A few preliminary commands may need to be executed prior to be able to use the tools, for example if users and groups don’t match: the Nessie process runs as UID 10000 and GID 10001 by default, while in many debug containers, the running user is root (UID 0). If that is the case, you won’t be able to attach to the Nessie JVM. You can solve the problem by creating a new user with the same UID and GID as the Nessie process. In the case of JVM KoolKits, you also need to copy a few files before switching to the new user; here is the whole snippet to run:

addgroup --gid 10001 debug
adduser --home /home/debug --uid 10000 --gid 10001 --disabled-password --gecos "" debug
cp -Rf /root/.sdkman/ /home/debug/ && chown -R 10000:10001 /home/debug/.sdkman
cp /root/.bashrc /home/debug/ && chown 10000:10001 /home/debug/.bashrc 
su - debug

After running the above commands, you should be able to use jps, jcmd, jmap, etc. as well as other tools like jfr (Java Flight Recorder), etc. For example, you can use JFR to record a profile for 30 seconds:

jcmd 1 JFR.start duration=30s filename=/tmp/profile.jfr

Note that the profile will be saved in the Nessie container, not the debug container. You can copy it to your local machine with kubectl cp:

kubectl cp -n <namespace> <pod>:/tmp/profile.jfr profile.jfr

Remote debugging¶

If the above doesn’t help, you can also enable remote debugging, by attaching to the Nessie pod with a remote debugger.

Again, this will require restarting the Nessie pod with some extra JVM options. The most useful option to add is the -agentlib:jdwp JVM option, which enables the Java Debug Wire Protocol (JDWP).
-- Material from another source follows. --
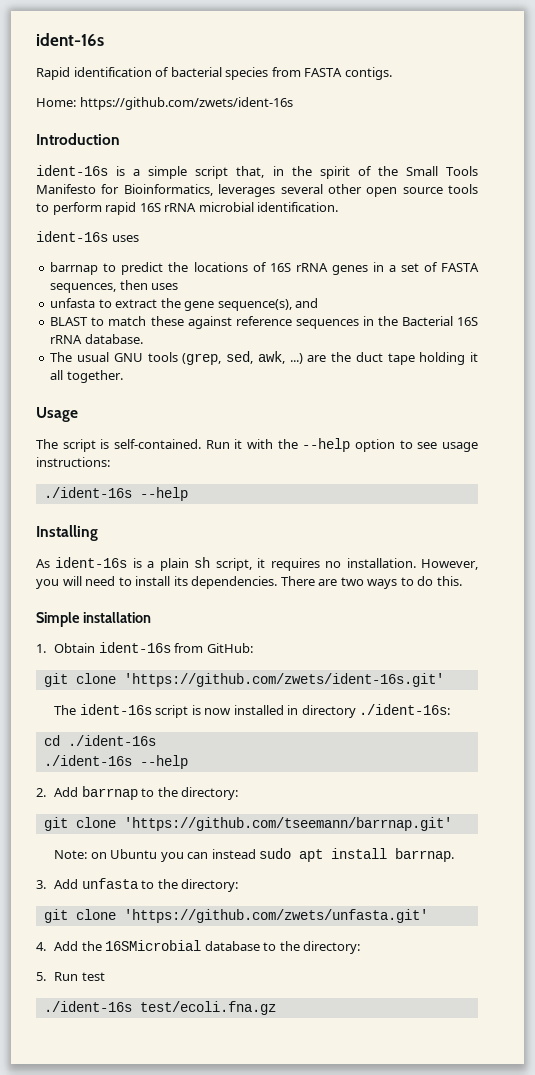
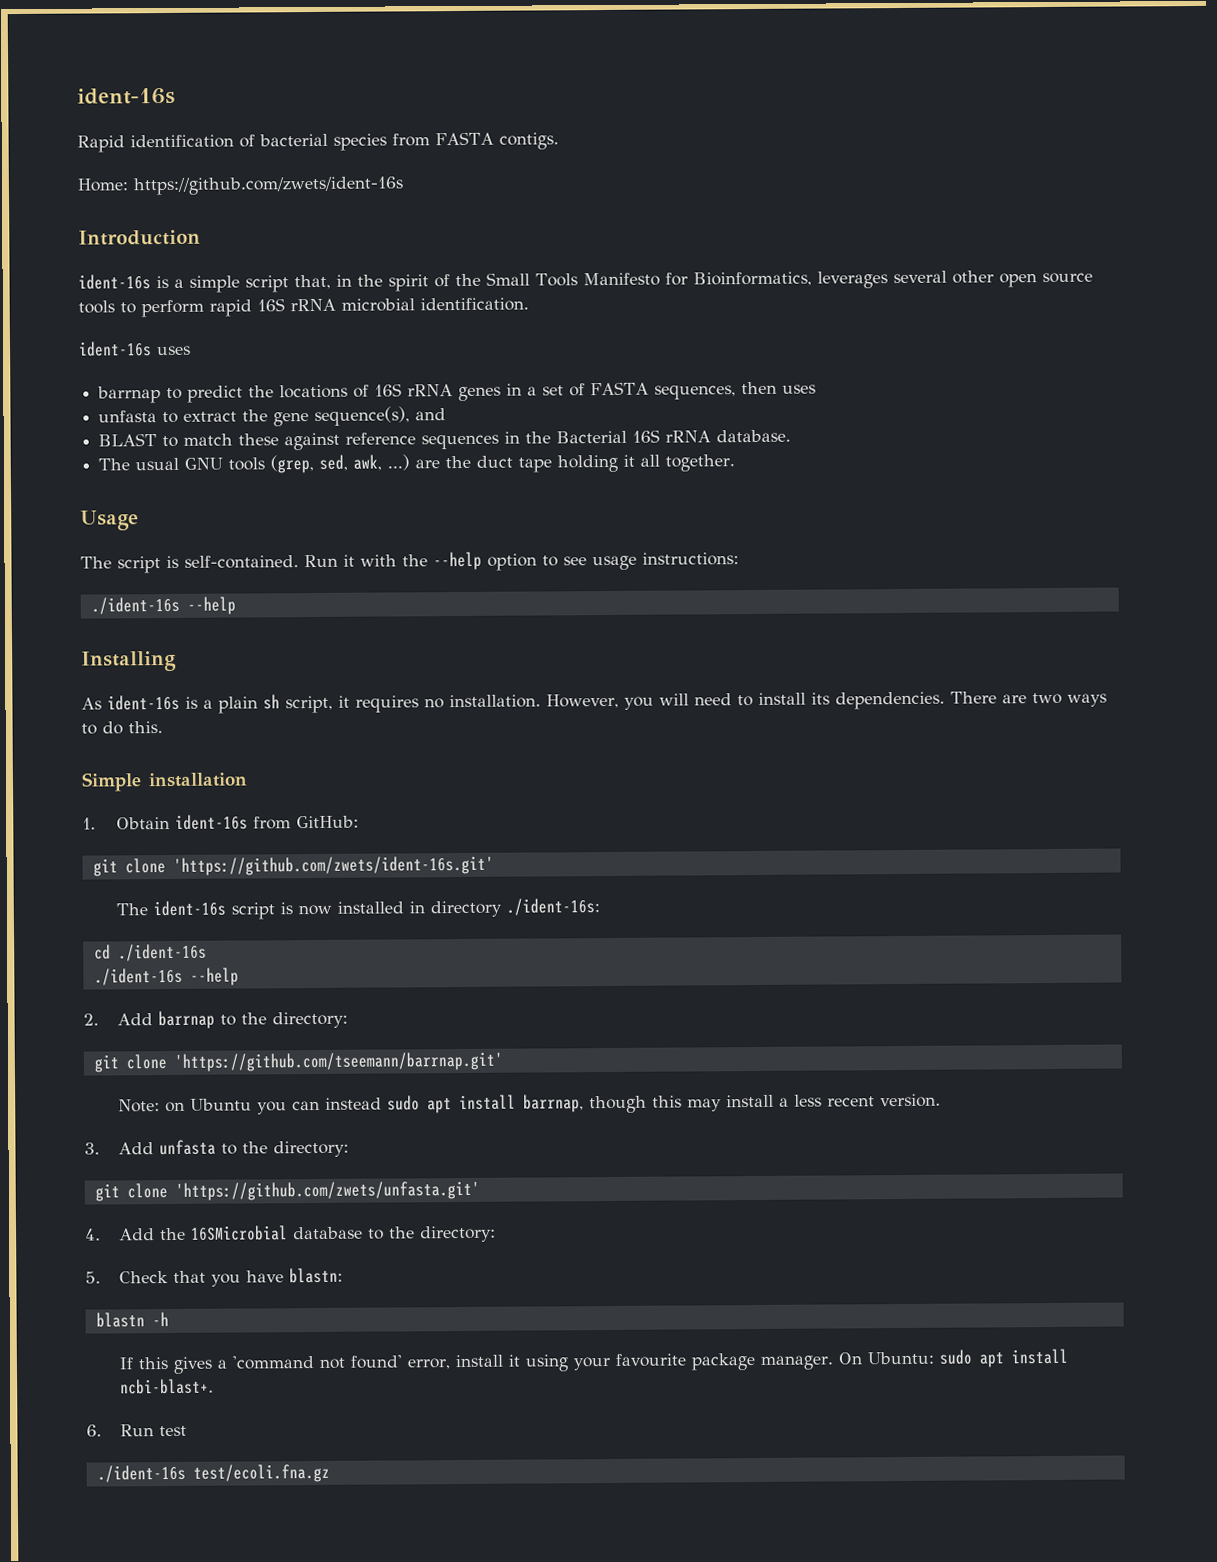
[395,848,455,862] barrnap. -> [522,1093,941,1114] barrnap, though this may install a less recent version.
(46, 976) none -> [118,1267,343,1287] [95,1312,169,1328] [118,1348,1068,1374] [119,1378,214,1395] [86,1424,102,1437] Check that you have blastn: // blastn -h // If this gives a 'command not found' error, install it using your favourite package manager. On Ubuntu: sudo apt install ncbi-blast+. // 6.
This can be done more easily done by simply setting the JAVA_DEBUG and JAVA_DEBUG_PORT environment variables in the deployment spec:

kubectl set env -n <namespace> deployment <deployment> JAVA_DEBUG="true" JAVA_DEBUG_PORT="*:5005"

Once the pod is ready to be debugged, you must forward the 5005 port to your local machine:

kubectl port-forward -n <namespace> <pod> 5005:5005

Then you can attach to the Nessie server with your favorite IDE or command-line debugger.

Tip

If you are using IntelliJ IDEA, you should create a new “Remote JVM Debug” run configuration. Using the “Attach to process…” option will not work, since it only supports attaching to local JVM processes.